## 指示 A
福島第一原発の作業員についての記事のうち、「福島第一原発には、今この時も」から「の安全の為に仕事をしている。」までを一字一句違えずに書き写してください。

## 記事
☆ ☆ ☆ ☆ ☆
勇者

福島第一原発には、今この時も、東京電力の社員や協力会社、自衛隊の隊員が、必死に海水の注入作業などを行っている。3号機の水素爆発の際には、11人の社員や協力会社社員、自衛隊隊員が負傷している。自衛隊隊員は、コンクリート破片で脚に負傷し、傷口から被曝した事が報じられた。

まさに命を懸けている。あそこで放射線飛散爆発を起こさないために作業している人達は、自身の人生や家族の将来を賭して、この国の国民の安全の為に仕事をしている。
☆ ☆ ☆ ☆ ☆
[収集データ]

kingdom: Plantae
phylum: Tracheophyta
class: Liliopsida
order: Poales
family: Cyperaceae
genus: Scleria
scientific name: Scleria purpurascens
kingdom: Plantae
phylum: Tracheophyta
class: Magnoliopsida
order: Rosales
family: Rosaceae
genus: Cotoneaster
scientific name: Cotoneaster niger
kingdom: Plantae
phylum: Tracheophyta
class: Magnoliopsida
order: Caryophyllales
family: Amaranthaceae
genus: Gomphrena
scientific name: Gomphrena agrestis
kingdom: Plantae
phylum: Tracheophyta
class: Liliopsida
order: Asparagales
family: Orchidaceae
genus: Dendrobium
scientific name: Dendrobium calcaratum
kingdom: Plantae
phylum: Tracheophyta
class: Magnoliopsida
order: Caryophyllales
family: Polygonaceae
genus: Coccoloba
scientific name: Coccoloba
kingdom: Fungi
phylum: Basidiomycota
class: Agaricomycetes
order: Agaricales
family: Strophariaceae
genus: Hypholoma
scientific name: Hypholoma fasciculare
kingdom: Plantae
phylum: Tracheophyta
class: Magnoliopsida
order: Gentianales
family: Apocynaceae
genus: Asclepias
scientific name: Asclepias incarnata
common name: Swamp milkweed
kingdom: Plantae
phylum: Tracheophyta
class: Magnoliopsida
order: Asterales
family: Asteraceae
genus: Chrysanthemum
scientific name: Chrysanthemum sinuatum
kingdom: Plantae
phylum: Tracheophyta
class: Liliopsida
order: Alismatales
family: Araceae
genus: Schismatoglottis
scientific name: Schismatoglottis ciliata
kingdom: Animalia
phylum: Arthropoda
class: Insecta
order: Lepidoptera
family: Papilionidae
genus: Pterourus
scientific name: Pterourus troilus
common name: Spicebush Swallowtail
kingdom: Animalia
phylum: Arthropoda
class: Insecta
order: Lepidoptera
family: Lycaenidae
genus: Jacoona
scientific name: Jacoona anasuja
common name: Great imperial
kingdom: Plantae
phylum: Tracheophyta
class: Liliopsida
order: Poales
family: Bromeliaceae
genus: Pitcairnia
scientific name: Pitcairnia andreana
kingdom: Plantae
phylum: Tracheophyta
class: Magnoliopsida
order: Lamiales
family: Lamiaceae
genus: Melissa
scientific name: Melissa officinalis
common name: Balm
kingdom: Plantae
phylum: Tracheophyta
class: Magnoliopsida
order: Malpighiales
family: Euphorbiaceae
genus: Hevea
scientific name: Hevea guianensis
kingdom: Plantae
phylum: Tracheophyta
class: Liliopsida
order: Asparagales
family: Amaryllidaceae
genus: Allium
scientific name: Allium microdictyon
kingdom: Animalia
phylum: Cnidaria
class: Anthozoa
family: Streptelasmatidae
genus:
☆ ☆ ☆ ☆ ☆
## 指示 B
リストの「common name: Great imperial」を含む行からリストの末尾までを、「scientific name」を「学名」に置き換えて編集してください。ほかは何も変えず、この範囲の行だけを出してください。

## 出力全文 A
福島第一原発には、今この時も、東京電力の社員や協力会社、自衛隊の隊員が、必死に海水の注入作業などを行っている。3号機の水素爆発の際には、11人の社員や協力会社社員、自衛隊隊員が負傷している。自衛隊隊員は、コンクリート破片で脚に負傷し、傷口から被曝した事が報じられた。

まさに命を懸けている。あそこで放射線飛散爆発を起こさないために作業している人達は、自身の人生や家族の将来を賭して、この国の国民の安全の為に仕事をしている。

## 出力全文 B
common name: Great imperial
kingdom: Plantae
phylum: Tracheophyta
class: Liliopsida
order: Poales
family: Bromeliaceae
genus: Pitcairnia
学名: Pitcairnia andreana
kingdom: Plantae
phylum: Tracheophyta
class: Magnoliopsida
order: Lamiales
family: Lamiaceae
genus: Melissa
学名: Melissa officinalis
common name: Balm
kingdom: Plantae
phylum: Tracheophyta
class: Magnoliopsida
order: Malpighiales
family: Euphorbiaceae
genus: Hevea
学名: Hevea guianensis
kingdom: Plantae
phylum: Tracheophyta
class: Liliopsida
order: Asparagales
family: Amaryllidaceae
genus: Allium
学名: Allium microdictyon
kingdom: Animalia
phylum: Cnidaria
class: Anthozoa
family: Streptelasmatidae
genus:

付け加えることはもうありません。